-- SUPPLIED MATERIAL follows --
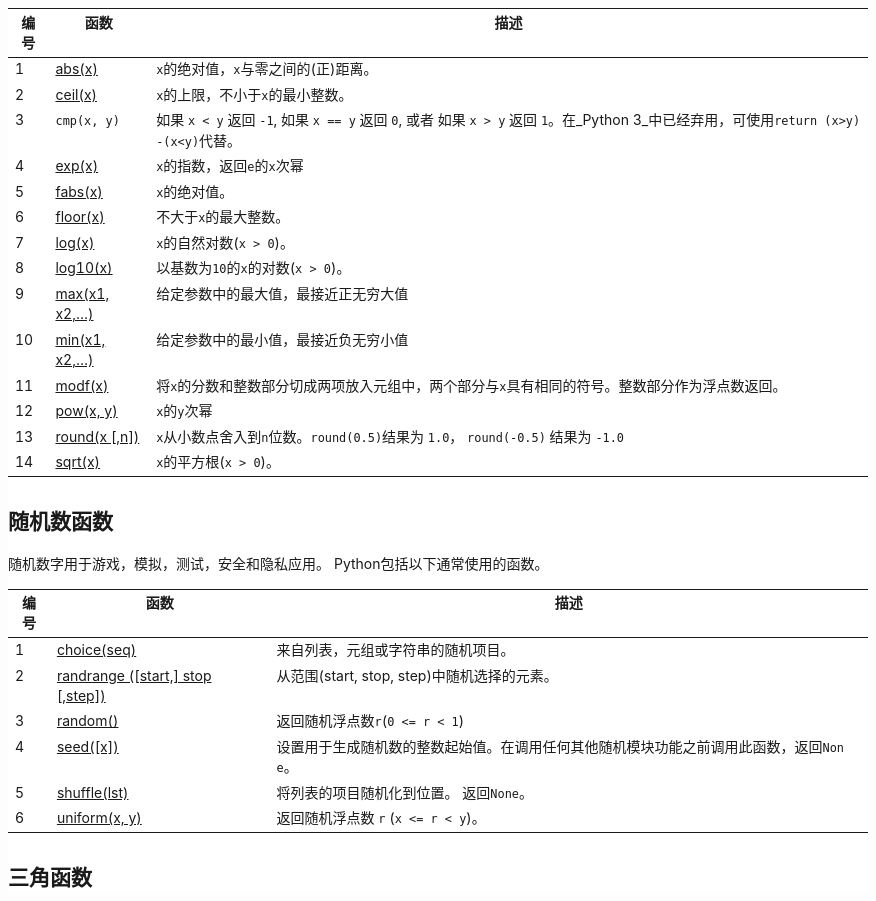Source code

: 编号 | 函数                                                                              | 描述                                                                                                      
-- | ------------------------------------------------------------------------------- | --------------------------------------------------------------------------------------------------------
1  | [abs(x)](http://www.yiibai.com/python/number_abs.html "abs(x)")                 | `x`的绝对值，`x`与零之间的(正)距离。                                                                                  
2  | [ceil(x)](http://www.yiibai.com/python/number_ceil.html "ceil(x)")              | `x`的上限，不小于`x`的最小整数。                                                                                     
3  | `cmp(x, y)`                                                                     | 如果 `x < y` 返回 `-1`, 如果 `x == y` 返回 `0`, 或者 如果 `x > y` 返回 `1`。在_Python 3_中已经弃用，可使用`return (x>y)-(x<y)`代替。
4  | [exp(x)](http://www.yiibai.com/python/number_exp.html "exp(x)")                 | `x`的指数，返回`e`的`x`次幂                                                                                      
5  | [fabs(x)](http://www.yiibai.com/python/number_fabs.html "fabs(x)")              | `x`的绝对值。                                                                                                
6  | [floor(x)](http://www.yiibai.com/python/number_floor.html "floor(x)")           | 不大于`x`的最大整数。                                                                                            
7  | [log(x)](http://www.yiibai.com/python/number_log.html "log(x)")                 | `x`的自然对数(`x > 0`)。                                                                                      
8  | [log10(x)](http://www.yiibai.com/python/number_log10.html "log10(x)")           | 以基数为`10`的`x`的对数(`x > 0`)。                                                                               
9  | [max(x1, x2,…)](http://www.yiibai.com/python/number_max.html "max(x1, x2,...)") | 给定参数中的最大值，最接近正无穷大值                                                                                      
10 | [min(x1, x2,…)](http://www.yiibai.com/python/number_min.html "min(x1, x2,...)") | 给定参数中的最小值，最接近负无穷小值                                                                                      
11 | [modf(x)](http://www.yiibai.com/python/number_modf.html "modf(x)")              | 将`x`的分数和整数部分切成两项放入元组中，两个部分与`x`具有相同的符号。整数部分作为浮点数返回。                                                      
12 | [pow(x, y)](http://www.yiibai.com/python/number_pow.html "pow(x, y)")           | `x`的`y`次幂                                                                                               
13 | [round(x [,n])](http://www.yiibai.com/python/number_round.html "round(x [,n])") | `x`从小数点舍入到`n`位数。`round(0.5)`结果为 `1.0`， `round(-0.5)` 结果为 `-1.0`                                         
14 | [sqrt(x)](http://www.yiibai.com/python/number_sqrt.html "sqrt(x)")              | `x`的平方根(`x > 0`)。                                                                                       

## 随机数函数

随机数字用于游戏，模拟，测试，安全和隐私应用。 Python包括以下通常使用的函数。

编号 | 函数                                                                                                                          | 描述                                            
-- | --------------------------------------------------------------------------------------------------------------------------- | ----------------------------------------------
1  | [choice(seq)](http://www.yiibai.com/python/number_choice.html "choice(seq)")                                                | 来自列表，元组或字符串的随机项目。                             
2  | [randrange ([start,] stop [,step])](http://www.yiibai.com/python/number_randrange.html "randrange ([start,] stop [,step])") | 从范围(start, stop, step)中随机选择的元素。               
3  | [random()](http://www.yiibai.com/python/number_random.html "random()")                                                      | 返回随机浮点数`r`(`0 <= r < 1`)                      
4  | [seed([x])](http://www.yiibai.com/python/number_seed.html "seed([x])")                                                      | 设置用于生成随机数的整数起始值。在调用任何其他随机模块功能之前调用此函数，返回`None`。
5  | [shuffle(lst)](http://www.yiibai.com/python/number_shuffle.html "shuffle(lst)")                                             | 将列表的项目随机化到位置。 返回`None`。                       
6  | [uniform(x, y)](http://www.yiibai.com/python/number_uniform.html "uniform(x, y)")                                           | 返回随机浮点数 `r` (`x <= r < y`)。                   

## 三角函数
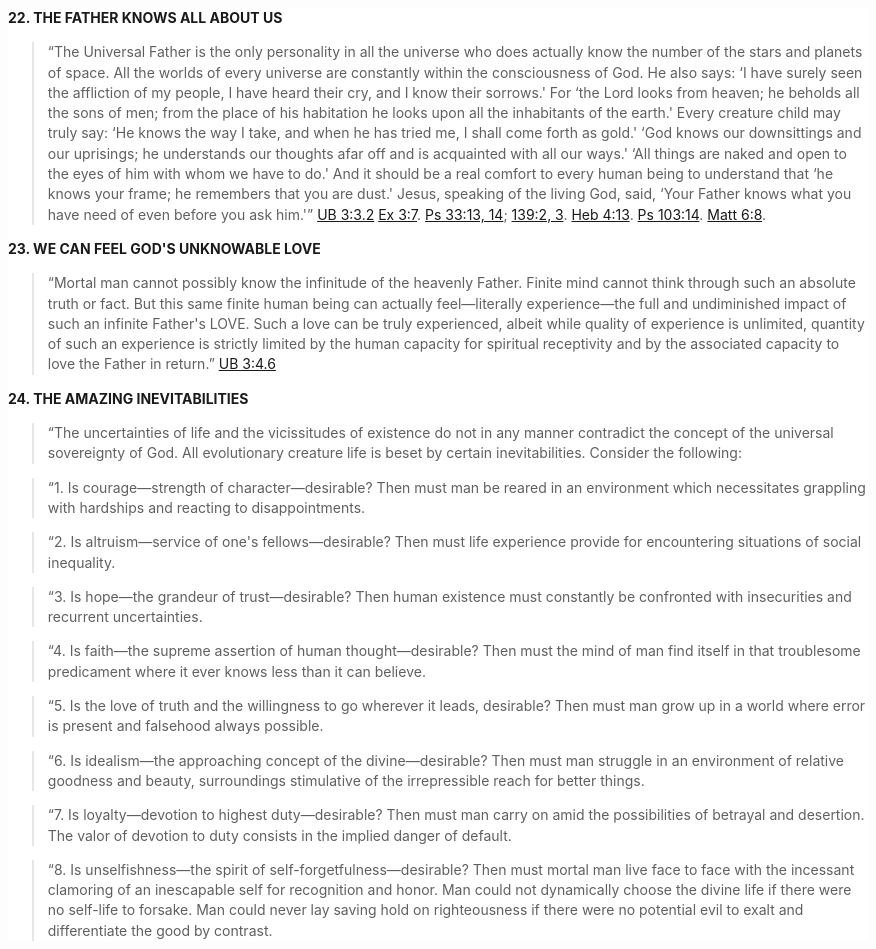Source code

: **22. THE FATHER KNOWS ALL ABOUT US**

> “The Universal Father is the only personality in all the universe who does actually know the number of the stars and planets of space. All the worlds of every universe are constantly within the consciousness of God. He also says: ‘I have surely seen the affliction of my people, I have heard their cry, and I know their sorrows.' For ‘the Lord looks from heaven; he beholds all the sons of men; from the place of his habitation he looks upon all the inhabitants of the earth.' Every creature child may truly say: ‘He knows the way I take, and when he has tried me, I shall come forth as gold.' ‘God knows our downsittings and our uprisings; he understands our thoughts afar off and is acquainted with all our ways.' ‘All things are naked and open to the eyes of him with whom we have to do.' And it should be a real comfort to every human being to understand that ‘he knows your frame; he remembers that you are dust.' Jesus, speaking of the living God, said, ‘Your Father knows what you have need of even before you ask him.'” [UB 3:3.2](/en/The_Urantia_Book/3#p3_2) [Ex 3:7](/en/Bible/Exodus/3#v7). [Ps 33:13, 14](/en/Bible/Psalms/33#v13); [139:2, 3](/en/Bible/Psalms/139#v2). [Heb 4:13](/en/Bible/Hebrews/4#v13). [Ps 103:14](/en/Bible/Psalms/103#v14). [Matt 6:8](/en/Bible/Matthew/6#v8).

**23. WE CAN FEEL GOD'S UNKNOWABLE LOVE**

> “Mortal man cannot possibly know the infinitude of the heavenly Father. Finite mind cannot think through such an absolute truth or fact. But this same finite human being can actually feel—literally experience—the full and undiminished impact of such an infinite Father's LOVE. Such a love can be truly experienced, albeit while quality of experience is unlimited, quantity of such an experience is strictly limited by the human capacity for spiritual receptivity and by the associated capacity to love the Father in return.” [UB 3:4.6](/en/The_Urantia_Book/3#p4_6)

**24. THE AMAZING INEVITABILITIES**

> “The uncertainties of life and the vicissitudes of existence do not in any manner contradict the concept of the universal sovereignty of God. All evolutionary creature life is beset by certain inevitabilities. Consider the following:

> “1. Is courage—strength of character—desirable? Then must man be reared in an environment which necessitates grappling with hardships and reacting to disappointments.

> “2. Is altruism—service of one's fellows—desirable? Then must life experience provide for encountering situations of social inequality.

> “3. Is hope—the grandeur of trust—desirable? Then human existence must constantly be confronted with insecurities and recurrent uncertainties.

> “4. Is faith—the supreme assertion of human thought—desirable? Then must the mind of man find itself in that troublesome predicament where it ever knows less than it can believe.

> “5. Is the love of truth and the willingness to go wherever it leads, desirable? Then must man grow up in a world where error is present and falsehood always possible.

> “6. Is idealism—the approaching concept of the divine—desirable? Then must man struggle in an environment of relative goodness and beauty, surroundings stimulative of the irrepressible reach for better things.

> “7. Is loyalty—devotion to highest duty—desirable? Then must man carry on amid the possibilities of betrayal and desertion. The valor of devotion to duty consists in the implied danger of default.

> “8. Is unselfishness—the spirit of self-forgetfulness—desirable? Then must mortal man live face to face with the incessant clamoring of an inescapable self for recognition and honor. Man could not dynamically choose the divine life if there were no self-life to forsake. Man could never lay saving hold on righteousness if there were no potential evil to exalt and differentiate the good by contrast.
-- SUPPLIED MATERIAL concluded --
HOW TO COMPLETE THIS TASK:
Extract the source text from every row above, character for character, and leave the pictures out of your answer.

YOUR RESPONSE:
Source code

: 编号 | 函数                                                                              | 描述                                                                                                      
-- | ------------------------------------------------------------------------------- | --------------------------------------------------------------------------------------------------------
1  | [abs(x)](http://www.yiibai.com/python/number_abs.html "abs(x)")                 | `x`的绝对值，`x`与零之间的(正)距离。                                                                                  
2  | [ceil(x)](http://www.yiibai.com/python/number_ceil.html "ceil(x)")              | `x`的上限，不小于`x`的最小整数。                                                                                     
3  | `cmp(x, y)`                                                                     | 如果 `x < y` 返回 `-1`, 如果 `x == y` 返回 `0`, 或者 如果 `x > y` 返回 `1`。在_Python 3_中已经弃用，可使用`return (x>y)-(x<y)`代替。
4  | [exp(x)](http://www.yiibai.com/python/number_exp.html "exp(x)")                 | `x`的指数，返回`e`的`x`次幂                                                                                      
5  | [fabs(x)](http://www.yiibai.com/python/number_fabs.html "fabs(x)")              | `x`的绝对值。                                                                                                
6  | [floor(x)](http://www.yiibai.com/python/number_floor.html "floor(x)")           | 不大于`x`的最大整数。                                                                                            
7  | [log(x)](http://www.yiibai.com/python/number_log.html "log(x)")                 | `x`的自然对数(`x > 0`)。                                                                                      
8  | [log10(x)](http://www.yiibai.com/python/number_log10.html "log10(x)")           | 以基数为`10`的`x`的对数(`x > 0`)。                                                                               
9  | [max(x1, x2,…)](http://www.yiibai.com/python/number_max.html "max(x1, x2,...)") | 给定参数中的最大值，最接近正无穷大值                                                                                      
10 | [min(x1, x2,…)](http://www.yiibai.com/python/number_min.html "min(x1, x2,...)") | 给定参数中的最小值，最接近负无穷小值                                                                                      
11 | [modf(x)](http://www.yiibai.com/python/number_modf.html "modf(x)")              | 将`x`的分数和整数部分切成两项放入元组中，两个部分与`x`具有相同的符号。整数部分作为浮点数返回。                                                      
12 | [pow(x, y)](http://www.yiibai.com/python/number_pow.html "pow(x, y)")           | `x`的`y`次幂                                                                                               
13 | [round(x [,n])](http://www.yiibai.com/python/number_round.html "round(x [,n])") | `x`从小数点舍入到`n`位数。`round(0.5)`结果为 `1.0`， `round(-0.5)` 结果为 `-1.0`                                         
14 | [sqrt(x)](http://www.yiibai.com/python/number_sqrt.html "sqrt(x)")              | `x`的平方根(`x > 0`)。                                                                                       

## 随机数函数

随机数字用于游戏，模拟，测试，安全和隐私应用。 Python包括以下通常使用的函数。

编号 | 函数                                                                                                                          | 描述                                            
-- | --------------------------------------------------------------------------------------------------------------------------- | ----------------------------------------------
1  | [choice(seq)](http://www.yiibai.com/python/number_choice.html "choice(seq)")                                                | 来自列表，元组或字符串的随机项目。                             
2  | [randrange ([start,] stop [,step])](http://www.yiibai.com/python/number_randrange.html "randrange ([start,] stop [,step])") | 从范围(start, stop, step)中随机选择的元素。               
3  | [random()](http://www.yiibai.com/python/number_random.html "random()")                                                      | 返回随机浮点数`r`(`0 <= r < 1`)                      
4  | [seed([x])](http://www.yiibai.com/python/number_seed.html "seed([x])")                                                      | 设置用于生成随机数的整数起始值。在调用任何其他随机模块功能之前调用此函数，返回`None`。
5  | [shuffle(lst)](http://www.yiibai.com/python/number_shuffle.html "shuffle(lst)")                                             | 将列表的项目随机化到位置。 返回`None`。                       
6  | [uniform(x, y)](http://www.yiibai.com/python/number_uniform.html "uniform(x, y)")                                           | 返回随机浮点数 `r` (`x <= r < y`)。                   

## 三角函数
Source code

: **22. THE FATHER KNOWS ALL ABOUT US**

> “The Universal Father is the only personality in all the universe who does actually know the number of the stars and planets of space. All the worlds of every universe are constantly within the consciousness of God. He also says: ‘I have surely seen the affliction of my people, I have heard their cry, and I know their sorrows.' For ‘the Lord looks from heaven; he beholds all the sons of men; from the place of his habitation he looks upon all the inhabitants of the earth.' Every creature child may truly say: ‘He knows the way I take, and when he has tried me, I shall come forth as gold.' ‘God knows our downsittings and our uprisings; he understands our thoughts afar off and is acquainted with all our ways.' ‘All things are naked and open to the eyes of him with whom we have to do.' And it should be a real comfort to every human being to understand that ‘he knows your frame; he remembers that you are dust.' Jesus, speaking of the living God, said, ‘Your Father knows what you have need of even before you ask him.'” [UB 3:3.2](/en/The_Urantia_Book/3#p3_2) [Ex 3:7](/en/Bible/Exodus/3#v7). [Ps 33:13, 14](/en/Bible/Psalms/33#v13); [139:2, 3](/en/Bible/Psalms/139#v2). [Heb 4:13](/en/Bible/Hebrews/4#v13). [Ps 103:14](/en/Bible/Psalms/103#v14). [Matt 6:8](/en/Bible/Matthew/6#v8).

**23. WE CAN FEEL GOD'S UNKNOWABLE LOVE**

> “Mortal man cannot possibly know the infinitude of the heavenly Father. Finite mind cannot think through such an absolute truth or fact. But this same finite human being can actually feel—literally experience—the full and undiminished impact of such an infinite Father's LOVE. Such a love can be truly experienced, albeit while quality of experience is unlimited, quantity of such an experience is strictly limited by the human capacity for spiritual receptivity and by the associated capacity to love the Father in return.” [UB 3:4.6](/en/The_Urantia_Book/3#p4_6)

**24. THE AMAZING INEVITABILITIES**

> “The uncertainties of life and the vicissitudes of existence do not in any manner contradict the concept of the universal sovereignty of God. All evolutionary creature life is beset by certain inevitabilities. Consider the following:

> “1. Is courage—strength of character—desirable? Then must man be reared in an environment which necessitates grappling with hardships and reacting to disappointments.

> “2. Is altruism—service of one's fellows—desirable? Then must life experience provide for encountering situations of social inequality.

> “3. Is hope—the grandeur of trust—desirable? Then human existence must constantly be confronted with insecurities and recurrent uncertainties.

> “4. Is faith—the supreme assertion of human thought—desirable? Then must the mind of man find itself in that troublesome predicament where it ever knows less than it can believe.

> “5. Is the love of truth and the willingness to go wherever it leads, desirable? Then must man grow up in a world where error is present and falsehood always possible.

> “6. Is idealism—the approaching concept of the divine—desirable? Then must man struggle in an environment of relative goodness and beauty, surroundings stimulative of the irrepressible reach for better things.

> “7. Is loyalty—devotion to highest duty—desirable? Then must man carry on amid the possibilities of betrayal and desertion. The valor of devotion to duty consists in the implied danger of default.

> “8. Is unselfishness—the spirit of self-forgetfulness—desirable? Then must mortal man live face to face with the incessant clamoring of an inescapable self for recognition and honor. Man could not dynamically choose the divine life if there were no self-life to forsake. Man could never lay saving hold on righteousness if there were no potential evil to exalt and differentiate the good by contrast.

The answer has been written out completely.